In the entries below, which lines run from the one containing "Электронный паспорт ФГИС № ФС77110096" to the one containing "onsverktyg."? Copy exactly those lines, ends included, and no others.
-------- Material for this task --------
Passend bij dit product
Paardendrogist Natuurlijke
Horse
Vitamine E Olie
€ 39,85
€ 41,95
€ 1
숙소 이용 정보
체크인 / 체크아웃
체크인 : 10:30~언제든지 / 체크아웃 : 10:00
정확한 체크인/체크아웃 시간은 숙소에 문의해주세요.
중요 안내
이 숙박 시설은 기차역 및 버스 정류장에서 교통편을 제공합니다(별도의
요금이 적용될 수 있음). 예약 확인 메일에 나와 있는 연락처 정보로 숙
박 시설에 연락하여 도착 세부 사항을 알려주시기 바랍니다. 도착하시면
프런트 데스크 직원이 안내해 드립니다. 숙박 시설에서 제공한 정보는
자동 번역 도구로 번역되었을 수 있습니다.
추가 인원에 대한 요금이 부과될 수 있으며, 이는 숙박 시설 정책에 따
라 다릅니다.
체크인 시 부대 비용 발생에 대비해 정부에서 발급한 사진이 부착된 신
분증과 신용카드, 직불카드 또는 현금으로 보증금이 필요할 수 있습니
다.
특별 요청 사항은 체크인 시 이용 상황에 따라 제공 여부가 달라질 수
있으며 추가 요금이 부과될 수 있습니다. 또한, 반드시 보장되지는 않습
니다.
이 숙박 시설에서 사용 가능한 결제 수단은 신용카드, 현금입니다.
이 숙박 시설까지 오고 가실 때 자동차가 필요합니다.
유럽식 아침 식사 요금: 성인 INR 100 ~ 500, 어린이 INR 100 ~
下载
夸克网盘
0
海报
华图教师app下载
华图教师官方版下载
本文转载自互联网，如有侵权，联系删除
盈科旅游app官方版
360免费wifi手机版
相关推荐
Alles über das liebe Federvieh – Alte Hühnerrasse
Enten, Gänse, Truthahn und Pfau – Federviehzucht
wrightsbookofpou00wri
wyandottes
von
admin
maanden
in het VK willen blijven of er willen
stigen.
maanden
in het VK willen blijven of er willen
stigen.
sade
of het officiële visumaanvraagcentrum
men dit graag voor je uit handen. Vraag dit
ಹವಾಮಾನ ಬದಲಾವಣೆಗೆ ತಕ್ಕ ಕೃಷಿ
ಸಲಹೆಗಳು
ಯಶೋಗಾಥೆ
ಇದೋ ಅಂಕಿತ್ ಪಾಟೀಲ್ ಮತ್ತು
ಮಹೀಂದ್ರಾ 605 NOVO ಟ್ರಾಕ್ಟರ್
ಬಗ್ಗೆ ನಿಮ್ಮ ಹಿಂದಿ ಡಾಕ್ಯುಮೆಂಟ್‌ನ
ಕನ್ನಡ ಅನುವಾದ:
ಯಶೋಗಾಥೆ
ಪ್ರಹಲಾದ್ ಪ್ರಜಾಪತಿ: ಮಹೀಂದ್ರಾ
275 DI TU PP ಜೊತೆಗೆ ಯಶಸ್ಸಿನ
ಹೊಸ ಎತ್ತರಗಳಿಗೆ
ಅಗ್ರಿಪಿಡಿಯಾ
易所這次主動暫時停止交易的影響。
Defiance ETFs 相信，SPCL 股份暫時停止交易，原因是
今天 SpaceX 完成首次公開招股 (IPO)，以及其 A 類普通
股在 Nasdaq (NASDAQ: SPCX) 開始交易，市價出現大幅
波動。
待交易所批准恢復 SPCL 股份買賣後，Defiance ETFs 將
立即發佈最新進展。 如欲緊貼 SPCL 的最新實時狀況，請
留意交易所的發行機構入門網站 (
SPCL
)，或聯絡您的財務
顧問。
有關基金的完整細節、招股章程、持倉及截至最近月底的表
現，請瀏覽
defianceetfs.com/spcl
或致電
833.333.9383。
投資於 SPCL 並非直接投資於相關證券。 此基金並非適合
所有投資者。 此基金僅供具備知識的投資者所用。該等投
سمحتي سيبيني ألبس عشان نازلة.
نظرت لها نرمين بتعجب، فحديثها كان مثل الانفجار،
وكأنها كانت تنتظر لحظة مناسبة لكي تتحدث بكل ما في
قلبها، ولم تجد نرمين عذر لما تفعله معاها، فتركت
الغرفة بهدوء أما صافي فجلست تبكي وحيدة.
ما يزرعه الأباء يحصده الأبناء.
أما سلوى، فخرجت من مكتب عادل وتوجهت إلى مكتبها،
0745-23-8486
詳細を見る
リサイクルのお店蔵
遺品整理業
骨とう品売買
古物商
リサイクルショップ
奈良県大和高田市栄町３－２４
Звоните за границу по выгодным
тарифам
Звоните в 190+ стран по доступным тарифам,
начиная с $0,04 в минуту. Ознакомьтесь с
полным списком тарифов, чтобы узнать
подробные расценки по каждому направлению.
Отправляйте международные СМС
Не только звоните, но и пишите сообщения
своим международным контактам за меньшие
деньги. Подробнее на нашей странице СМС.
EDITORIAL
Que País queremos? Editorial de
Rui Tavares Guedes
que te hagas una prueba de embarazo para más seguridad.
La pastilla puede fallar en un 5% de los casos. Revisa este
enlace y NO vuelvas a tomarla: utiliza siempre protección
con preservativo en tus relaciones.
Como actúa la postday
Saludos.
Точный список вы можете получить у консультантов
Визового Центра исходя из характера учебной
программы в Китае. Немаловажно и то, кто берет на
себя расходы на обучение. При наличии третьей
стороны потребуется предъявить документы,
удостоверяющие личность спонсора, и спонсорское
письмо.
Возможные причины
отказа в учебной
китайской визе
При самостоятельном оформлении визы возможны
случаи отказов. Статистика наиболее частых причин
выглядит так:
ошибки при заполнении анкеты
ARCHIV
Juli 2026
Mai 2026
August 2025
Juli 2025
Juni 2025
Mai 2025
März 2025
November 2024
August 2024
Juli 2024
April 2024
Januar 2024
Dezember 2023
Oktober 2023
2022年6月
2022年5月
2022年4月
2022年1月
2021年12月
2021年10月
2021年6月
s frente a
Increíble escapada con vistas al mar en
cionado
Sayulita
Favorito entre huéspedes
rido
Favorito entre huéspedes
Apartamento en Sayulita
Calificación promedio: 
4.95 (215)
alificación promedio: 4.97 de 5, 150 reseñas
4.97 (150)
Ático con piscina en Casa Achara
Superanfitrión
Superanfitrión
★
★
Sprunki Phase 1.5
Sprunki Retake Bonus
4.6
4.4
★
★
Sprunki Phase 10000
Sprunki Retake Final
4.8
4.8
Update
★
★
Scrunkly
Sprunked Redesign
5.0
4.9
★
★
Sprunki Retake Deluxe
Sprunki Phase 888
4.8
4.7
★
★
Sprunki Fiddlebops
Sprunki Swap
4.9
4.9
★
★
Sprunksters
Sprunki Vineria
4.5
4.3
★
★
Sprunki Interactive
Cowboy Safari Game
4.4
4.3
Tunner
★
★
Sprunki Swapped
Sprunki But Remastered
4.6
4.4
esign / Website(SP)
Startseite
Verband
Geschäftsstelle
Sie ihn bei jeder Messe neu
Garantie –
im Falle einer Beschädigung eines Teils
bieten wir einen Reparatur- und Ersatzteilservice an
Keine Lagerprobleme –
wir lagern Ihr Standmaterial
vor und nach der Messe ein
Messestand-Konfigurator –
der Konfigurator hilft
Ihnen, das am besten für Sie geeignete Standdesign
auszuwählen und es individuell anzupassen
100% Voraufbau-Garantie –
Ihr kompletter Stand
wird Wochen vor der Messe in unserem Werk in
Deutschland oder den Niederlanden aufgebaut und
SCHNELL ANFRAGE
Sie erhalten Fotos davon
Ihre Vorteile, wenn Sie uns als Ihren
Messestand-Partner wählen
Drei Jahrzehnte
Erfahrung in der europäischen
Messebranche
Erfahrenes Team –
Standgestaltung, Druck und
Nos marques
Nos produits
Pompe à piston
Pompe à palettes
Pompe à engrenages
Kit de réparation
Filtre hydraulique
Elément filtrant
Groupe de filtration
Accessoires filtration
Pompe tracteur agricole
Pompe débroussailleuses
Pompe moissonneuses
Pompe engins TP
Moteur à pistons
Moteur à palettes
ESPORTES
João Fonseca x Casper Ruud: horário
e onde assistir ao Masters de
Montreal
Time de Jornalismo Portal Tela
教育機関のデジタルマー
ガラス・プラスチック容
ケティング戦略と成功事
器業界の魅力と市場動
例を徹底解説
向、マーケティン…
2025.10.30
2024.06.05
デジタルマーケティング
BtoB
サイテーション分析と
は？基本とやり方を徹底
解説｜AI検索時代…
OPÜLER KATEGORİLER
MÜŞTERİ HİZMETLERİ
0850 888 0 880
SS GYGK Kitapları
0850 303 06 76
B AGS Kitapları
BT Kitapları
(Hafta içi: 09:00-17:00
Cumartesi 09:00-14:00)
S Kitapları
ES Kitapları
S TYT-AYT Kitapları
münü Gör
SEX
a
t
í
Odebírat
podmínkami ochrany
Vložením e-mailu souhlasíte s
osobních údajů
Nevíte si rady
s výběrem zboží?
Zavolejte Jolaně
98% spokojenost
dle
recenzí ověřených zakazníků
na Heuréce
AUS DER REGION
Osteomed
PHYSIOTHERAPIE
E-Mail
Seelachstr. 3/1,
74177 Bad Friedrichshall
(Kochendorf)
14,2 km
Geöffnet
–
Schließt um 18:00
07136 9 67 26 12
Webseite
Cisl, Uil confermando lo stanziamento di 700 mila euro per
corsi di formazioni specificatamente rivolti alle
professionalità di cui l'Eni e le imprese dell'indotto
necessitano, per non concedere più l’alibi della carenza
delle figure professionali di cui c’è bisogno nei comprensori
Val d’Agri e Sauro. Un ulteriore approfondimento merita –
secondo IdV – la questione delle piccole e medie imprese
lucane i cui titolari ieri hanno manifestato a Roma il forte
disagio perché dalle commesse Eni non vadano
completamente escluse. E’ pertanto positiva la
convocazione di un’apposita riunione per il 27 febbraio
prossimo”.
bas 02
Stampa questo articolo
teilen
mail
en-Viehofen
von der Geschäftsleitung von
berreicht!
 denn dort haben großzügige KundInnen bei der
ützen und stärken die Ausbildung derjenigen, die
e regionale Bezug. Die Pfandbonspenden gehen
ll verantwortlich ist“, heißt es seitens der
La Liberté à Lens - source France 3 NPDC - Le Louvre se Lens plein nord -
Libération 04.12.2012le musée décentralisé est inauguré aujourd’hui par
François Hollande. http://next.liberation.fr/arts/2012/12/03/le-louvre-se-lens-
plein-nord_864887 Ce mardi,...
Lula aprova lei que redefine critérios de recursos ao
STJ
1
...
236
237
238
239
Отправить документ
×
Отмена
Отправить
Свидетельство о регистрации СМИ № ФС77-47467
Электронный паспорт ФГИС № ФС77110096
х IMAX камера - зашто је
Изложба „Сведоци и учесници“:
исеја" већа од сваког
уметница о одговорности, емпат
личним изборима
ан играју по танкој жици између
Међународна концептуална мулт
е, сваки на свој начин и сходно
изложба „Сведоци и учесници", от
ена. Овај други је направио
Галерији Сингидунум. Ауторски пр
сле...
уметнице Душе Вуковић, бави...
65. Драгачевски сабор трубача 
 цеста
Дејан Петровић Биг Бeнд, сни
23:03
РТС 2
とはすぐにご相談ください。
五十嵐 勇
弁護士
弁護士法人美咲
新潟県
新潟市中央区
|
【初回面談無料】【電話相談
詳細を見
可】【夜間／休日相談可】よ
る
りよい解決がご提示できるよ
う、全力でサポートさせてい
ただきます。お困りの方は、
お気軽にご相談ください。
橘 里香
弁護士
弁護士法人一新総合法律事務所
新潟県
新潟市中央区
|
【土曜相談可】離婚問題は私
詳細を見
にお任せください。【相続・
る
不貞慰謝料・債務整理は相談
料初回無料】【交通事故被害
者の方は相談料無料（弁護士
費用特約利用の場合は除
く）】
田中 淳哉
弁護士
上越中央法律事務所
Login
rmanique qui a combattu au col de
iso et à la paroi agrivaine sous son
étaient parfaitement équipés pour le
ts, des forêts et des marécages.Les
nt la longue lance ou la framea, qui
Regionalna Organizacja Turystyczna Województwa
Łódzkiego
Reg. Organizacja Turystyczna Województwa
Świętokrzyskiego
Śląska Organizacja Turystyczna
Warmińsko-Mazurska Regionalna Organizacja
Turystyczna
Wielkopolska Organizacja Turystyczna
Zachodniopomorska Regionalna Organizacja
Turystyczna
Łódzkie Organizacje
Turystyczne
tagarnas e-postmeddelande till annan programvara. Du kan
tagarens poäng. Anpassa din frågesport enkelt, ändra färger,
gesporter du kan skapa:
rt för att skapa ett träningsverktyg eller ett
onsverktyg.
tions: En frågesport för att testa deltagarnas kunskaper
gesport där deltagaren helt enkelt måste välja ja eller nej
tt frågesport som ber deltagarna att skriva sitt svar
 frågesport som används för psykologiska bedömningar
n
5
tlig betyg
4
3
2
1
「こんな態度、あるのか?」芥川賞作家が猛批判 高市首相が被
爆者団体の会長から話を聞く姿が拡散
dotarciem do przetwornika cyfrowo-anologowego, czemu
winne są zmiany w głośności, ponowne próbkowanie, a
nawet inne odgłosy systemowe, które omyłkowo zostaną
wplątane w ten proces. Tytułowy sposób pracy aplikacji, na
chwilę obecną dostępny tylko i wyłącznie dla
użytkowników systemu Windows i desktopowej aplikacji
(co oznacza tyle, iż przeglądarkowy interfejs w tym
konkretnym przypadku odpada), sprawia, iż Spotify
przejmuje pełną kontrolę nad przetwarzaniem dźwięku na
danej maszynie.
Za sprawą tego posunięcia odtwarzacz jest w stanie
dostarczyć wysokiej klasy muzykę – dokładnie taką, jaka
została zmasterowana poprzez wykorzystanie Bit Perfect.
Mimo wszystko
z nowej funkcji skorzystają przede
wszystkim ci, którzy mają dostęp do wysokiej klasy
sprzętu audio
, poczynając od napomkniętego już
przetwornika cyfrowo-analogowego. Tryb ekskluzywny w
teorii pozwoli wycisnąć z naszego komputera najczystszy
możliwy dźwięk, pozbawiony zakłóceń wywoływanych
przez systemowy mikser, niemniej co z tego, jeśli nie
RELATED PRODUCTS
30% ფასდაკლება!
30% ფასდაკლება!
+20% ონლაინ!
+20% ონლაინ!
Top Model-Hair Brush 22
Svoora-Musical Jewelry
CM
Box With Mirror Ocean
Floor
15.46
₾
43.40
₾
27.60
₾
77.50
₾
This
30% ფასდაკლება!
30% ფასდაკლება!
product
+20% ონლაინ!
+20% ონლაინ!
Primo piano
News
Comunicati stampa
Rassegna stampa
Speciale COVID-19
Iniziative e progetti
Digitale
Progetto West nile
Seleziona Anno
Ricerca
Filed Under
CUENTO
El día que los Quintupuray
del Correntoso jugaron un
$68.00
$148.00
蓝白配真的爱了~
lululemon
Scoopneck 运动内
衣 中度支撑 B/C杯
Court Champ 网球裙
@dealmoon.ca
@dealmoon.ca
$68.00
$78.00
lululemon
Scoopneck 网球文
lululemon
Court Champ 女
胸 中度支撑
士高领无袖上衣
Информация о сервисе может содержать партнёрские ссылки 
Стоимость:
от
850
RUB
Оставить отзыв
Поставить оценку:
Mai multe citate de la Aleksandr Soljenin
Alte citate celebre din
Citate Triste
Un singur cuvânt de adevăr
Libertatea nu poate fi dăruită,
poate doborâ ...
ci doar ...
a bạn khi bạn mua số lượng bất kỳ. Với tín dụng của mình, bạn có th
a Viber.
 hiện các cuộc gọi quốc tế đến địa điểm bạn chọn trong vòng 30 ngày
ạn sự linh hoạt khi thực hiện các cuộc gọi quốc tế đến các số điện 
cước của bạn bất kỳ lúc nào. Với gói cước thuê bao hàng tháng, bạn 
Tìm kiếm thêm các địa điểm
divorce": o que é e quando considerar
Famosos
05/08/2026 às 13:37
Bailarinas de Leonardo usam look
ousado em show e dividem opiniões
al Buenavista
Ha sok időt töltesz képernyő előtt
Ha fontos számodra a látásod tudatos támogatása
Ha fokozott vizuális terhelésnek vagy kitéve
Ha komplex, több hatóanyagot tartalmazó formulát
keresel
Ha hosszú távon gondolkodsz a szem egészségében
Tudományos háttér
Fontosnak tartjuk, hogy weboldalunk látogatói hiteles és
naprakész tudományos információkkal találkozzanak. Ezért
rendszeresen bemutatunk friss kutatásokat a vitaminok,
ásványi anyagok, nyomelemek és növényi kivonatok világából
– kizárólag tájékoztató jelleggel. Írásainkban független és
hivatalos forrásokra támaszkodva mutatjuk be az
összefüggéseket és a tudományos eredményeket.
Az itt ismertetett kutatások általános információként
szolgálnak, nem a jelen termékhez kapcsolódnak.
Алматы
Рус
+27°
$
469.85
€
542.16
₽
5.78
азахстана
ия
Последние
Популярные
--------
## Result for this exercise
Электронный паспорт ФГИС № ФС77110096
х IMAX камера - зашто је
Изложба „Сведоци и учесници“:
исеја" већа од сваког
уметница о одговорности, емпат
личним изборима
ан играју по танкој жици између
Међународна концептуална мулт
е, сваки на свој начин и сходно
изложба „Сведоци и учесници", от
ена. Овај други је направио
Галерији Сингидунум. Ауторски пр
сле...
уметнице Душе Вуковић, бави...
65. Драгачевски сабор трубача 
 цеста
Дејан Петровић Биг Бeнд, сни
23:03
РТС 2
とはすぐにご相談ください。
五十嵐 勇
弁護士
弁護士法人美咲
新潟県
新潟市中央区
|
【初回面談無料】【電話相談
詳細を見
可】【夜間／休日相談可】よ
る
りよい解決がご提示できるよ
う、全力でサポートさせてい
ただきます。お困りの方は、
お気軽にご相談ください。
橘 里香
弁護士
弁護士法人一新総合法律事務所
新潟県
新潟市中央区
|
【土曜相談可】離婚問題は私
詳細を見
にお任せください。【相続・
る
不貞慰謝料・債務整理は相談
料初回無料】【交通事故被害
者の方は相談料無料（弁護士
費用特約利用の場合は除
く）】
田中 淳哉
弁護士
上越中央法律事務所
Login
rmanique qui a combattu au col de
iso et à la paroi agrivaine sous son
étaient parfaitement équipés pour le
ts, des forêts et des marécages.Les
nt la longue lance ou la framea, qui
Regionalna Organizacja Turystyczna Województwa
Łódzkiego
Reg. Organizacja Turystyczna Województwa
Świętokrzyskiego
Śląska Organizacja Turystyczna
Warmińsko-Mazurska Regionalna Organizacja
Turystyczna
Wielkopolska Organizacja Turystyczna
Zachodniopomorska Regionalna Organizacja
Turystyczna
Łódzkie Organizacje
Turystyczne
tagarnas e-postmeddelande till annan programvara. Du kan
tagarens poäng. Anpassa din frågesport enkelt, ändra färger,
gesporter du kan skapa:
rt för att skapa ett träningsverktyg eller ett
onsverktyg.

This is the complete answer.